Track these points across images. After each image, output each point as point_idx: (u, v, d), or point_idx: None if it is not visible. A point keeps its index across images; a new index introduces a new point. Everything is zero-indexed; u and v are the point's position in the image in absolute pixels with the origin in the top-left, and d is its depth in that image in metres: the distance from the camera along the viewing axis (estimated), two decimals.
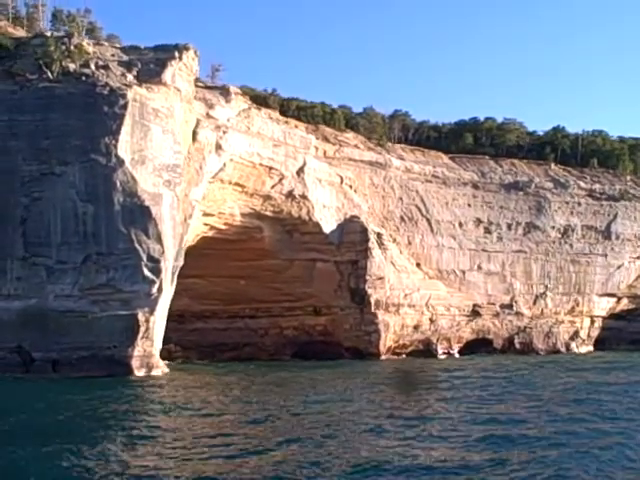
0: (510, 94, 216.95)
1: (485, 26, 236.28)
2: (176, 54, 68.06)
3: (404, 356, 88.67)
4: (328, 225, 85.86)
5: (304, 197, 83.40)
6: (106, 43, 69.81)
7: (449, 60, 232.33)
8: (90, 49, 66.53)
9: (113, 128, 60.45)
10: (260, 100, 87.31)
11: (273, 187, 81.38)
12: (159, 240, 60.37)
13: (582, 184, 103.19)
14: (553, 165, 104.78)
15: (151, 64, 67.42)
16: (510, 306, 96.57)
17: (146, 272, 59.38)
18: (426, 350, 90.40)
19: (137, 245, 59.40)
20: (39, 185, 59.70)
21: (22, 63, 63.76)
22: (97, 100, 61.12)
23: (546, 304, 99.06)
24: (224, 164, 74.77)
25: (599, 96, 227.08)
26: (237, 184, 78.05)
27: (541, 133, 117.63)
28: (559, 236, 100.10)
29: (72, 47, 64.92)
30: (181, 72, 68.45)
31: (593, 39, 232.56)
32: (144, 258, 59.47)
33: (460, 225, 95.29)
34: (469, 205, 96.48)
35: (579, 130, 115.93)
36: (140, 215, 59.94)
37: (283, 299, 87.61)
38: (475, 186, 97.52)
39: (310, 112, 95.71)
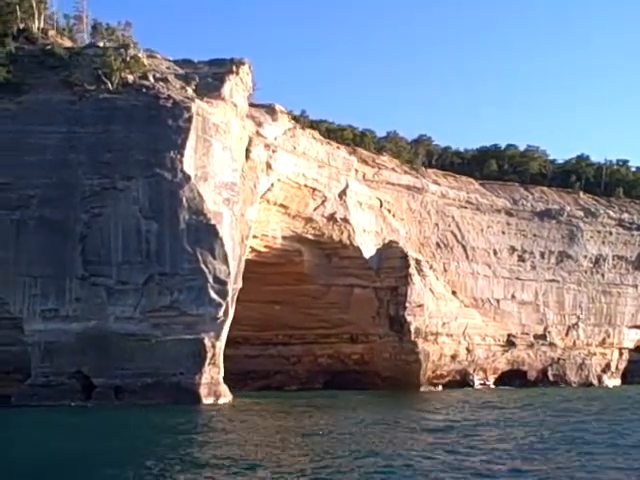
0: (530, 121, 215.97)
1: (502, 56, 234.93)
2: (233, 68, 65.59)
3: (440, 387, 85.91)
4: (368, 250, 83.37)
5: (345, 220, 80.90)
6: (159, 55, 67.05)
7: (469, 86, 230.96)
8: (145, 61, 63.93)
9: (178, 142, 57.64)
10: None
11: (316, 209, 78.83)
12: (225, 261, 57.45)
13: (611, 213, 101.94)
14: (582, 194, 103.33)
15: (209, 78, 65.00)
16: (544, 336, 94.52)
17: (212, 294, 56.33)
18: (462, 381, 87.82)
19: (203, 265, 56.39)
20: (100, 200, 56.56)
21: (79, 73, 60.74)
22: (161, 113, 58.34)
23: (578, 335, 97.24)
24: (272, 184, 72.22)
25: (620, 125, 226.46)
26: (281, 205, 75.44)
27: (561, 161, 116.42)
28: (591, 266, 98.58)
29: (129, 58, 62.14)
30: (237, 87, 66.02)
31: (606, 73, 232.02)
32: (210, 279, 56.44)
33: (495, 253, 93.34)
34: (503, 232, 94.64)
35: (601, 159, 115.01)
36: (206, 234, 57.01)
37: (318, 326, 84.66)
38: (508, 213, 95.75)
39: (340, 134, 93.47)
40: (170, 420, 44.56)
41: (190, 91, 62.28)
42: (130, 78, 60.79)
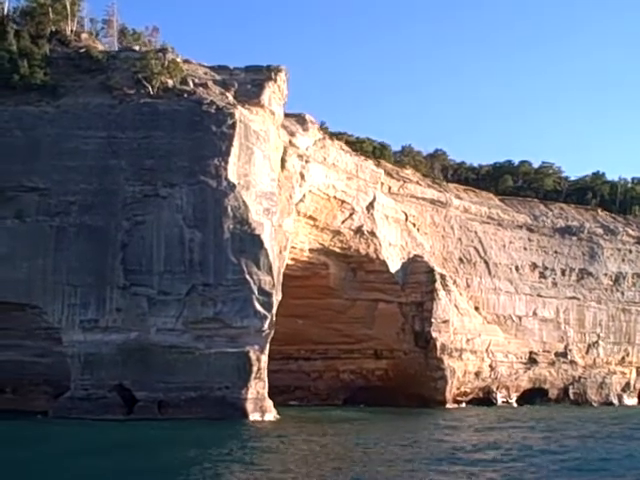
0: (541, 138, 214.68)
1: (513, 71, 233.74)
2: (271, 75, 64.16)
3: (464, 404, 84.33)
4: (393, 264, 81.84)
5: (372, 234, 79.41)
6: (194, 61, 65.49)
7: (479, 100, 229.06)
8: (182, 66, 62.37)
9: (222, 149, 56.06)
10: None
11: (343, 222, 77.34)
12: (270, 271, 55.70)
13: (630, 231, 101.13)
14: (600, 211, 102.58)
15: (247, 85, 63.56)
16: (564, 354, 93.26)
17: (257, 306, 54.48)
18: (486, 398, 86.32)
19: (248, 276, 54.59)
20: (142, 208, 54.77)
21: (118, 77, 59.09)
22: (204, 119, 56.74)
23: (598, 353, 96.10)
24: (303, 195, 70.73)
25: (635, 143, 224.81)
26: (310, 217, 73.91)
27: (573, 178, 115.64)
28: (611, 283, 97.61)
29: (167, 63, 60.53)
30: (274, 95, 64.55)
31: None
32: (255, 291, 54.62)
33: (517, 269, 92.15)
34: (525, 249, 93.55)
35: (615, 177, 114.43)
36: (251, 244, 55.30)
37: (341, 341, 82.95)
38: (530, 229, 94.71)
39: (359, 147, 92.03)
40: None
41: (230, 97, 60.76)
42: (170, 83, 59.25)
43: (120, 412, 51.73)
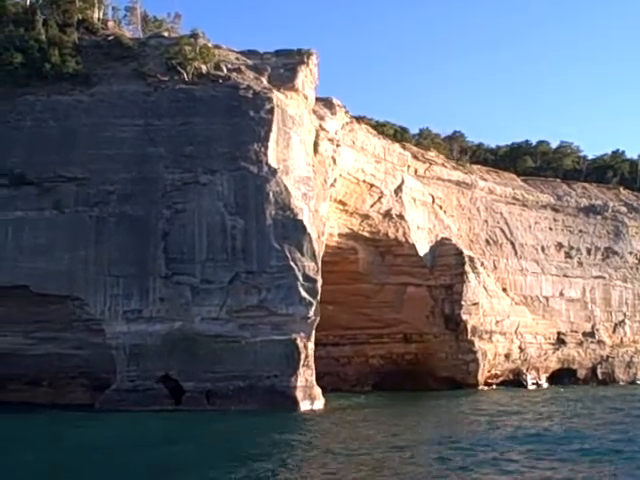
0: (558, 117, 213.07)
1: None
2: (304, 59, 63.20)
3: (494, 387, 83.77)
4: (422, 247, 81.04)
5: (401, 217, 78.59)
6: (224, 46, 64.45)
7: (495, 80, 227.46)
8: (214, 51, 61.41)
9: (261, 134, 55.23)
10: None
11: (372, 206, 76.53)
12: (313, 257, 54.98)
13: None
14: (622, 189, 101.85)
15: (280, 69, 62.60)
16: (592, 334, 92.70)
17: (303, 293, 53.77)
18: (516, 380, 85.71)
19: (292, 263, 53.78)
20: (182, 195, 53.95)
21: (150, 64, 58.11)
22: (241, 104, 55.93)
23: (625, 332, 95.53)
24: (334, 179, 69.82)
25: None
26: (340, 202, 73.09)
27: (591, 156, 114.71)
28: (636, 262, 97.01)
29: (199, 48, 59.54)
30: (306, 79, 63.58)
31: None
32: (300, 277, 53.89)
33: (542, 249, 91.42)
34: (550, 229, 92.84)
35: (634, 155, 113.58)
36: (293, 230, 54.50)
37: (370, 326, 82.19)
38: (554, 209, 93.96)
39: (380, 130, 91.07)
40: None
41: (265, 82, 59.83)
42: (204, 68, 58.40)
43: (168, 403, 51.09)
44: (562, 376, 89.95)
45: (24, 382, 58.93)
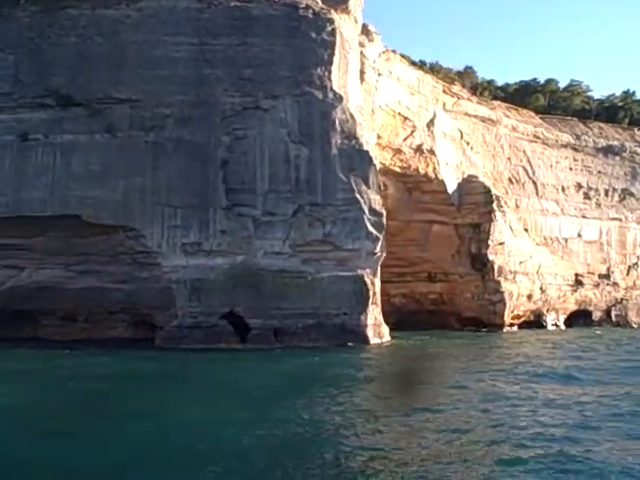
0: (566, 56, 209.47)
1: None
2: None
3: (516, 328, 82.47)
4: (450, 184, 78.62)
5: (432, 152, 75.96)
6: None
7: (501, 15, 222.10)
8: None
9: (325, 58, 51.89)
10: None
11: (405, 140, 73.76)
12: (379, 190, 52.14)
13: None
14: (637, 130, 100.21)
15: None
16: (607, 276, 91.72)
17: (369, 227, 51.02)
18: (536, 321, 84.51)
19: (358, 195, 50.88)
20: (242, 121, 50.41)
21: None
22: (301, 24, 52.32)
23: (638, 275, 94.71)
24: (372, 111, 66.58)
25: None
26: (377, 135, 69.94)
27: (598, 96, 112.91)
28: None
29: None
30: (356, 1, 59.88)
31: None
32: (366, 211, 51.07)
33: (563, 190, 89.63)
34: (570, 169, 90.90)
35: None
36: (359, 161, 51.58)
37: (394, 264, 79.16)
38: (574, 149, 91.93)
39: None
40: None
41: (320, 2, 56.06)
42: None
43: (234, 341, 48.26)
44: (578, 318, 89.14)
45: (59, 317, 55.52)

+++++

Working from the material above, restate word for word the lines between the line with "2: (176, 54, 68.06)" and the line with "38: (475, 186, 97.52)", both included, and only those.

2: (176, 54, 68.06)
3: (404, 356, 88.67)
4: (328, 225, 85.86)
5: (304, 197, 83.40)
6: (106, 43, 69.81)
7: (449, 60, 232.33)
8: (90, 49, 66.53)
9: (113, 128, 60.45)
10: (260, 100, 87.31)
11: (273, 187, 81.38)
12: (159, 240, 60.37)
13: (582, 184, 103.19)
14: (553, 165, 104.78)
15: (151, 64, 67.42)
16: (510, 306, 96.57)
17: (146, 272, 59.38)
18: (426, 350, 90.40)
19: (137, 245, 59.40)
20: (39, 185, 59.70)
21: (22, 63, 63.76)
22: (97, 100, 61.12)
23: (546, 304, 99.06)
24: (224, 164, 74.77)
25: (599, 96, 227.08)
26: (237, 184, 78.05)
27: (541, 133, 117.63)
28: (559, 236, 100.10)
29: (72, 47, 64.92)
30: (181, 72, 68.45)
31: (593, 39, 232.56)
32: (144, 258, 59.47)
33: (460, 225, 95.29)
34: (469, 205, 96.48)
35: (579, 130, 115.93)
36: (140, 215, 59.94)
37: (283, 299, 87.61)
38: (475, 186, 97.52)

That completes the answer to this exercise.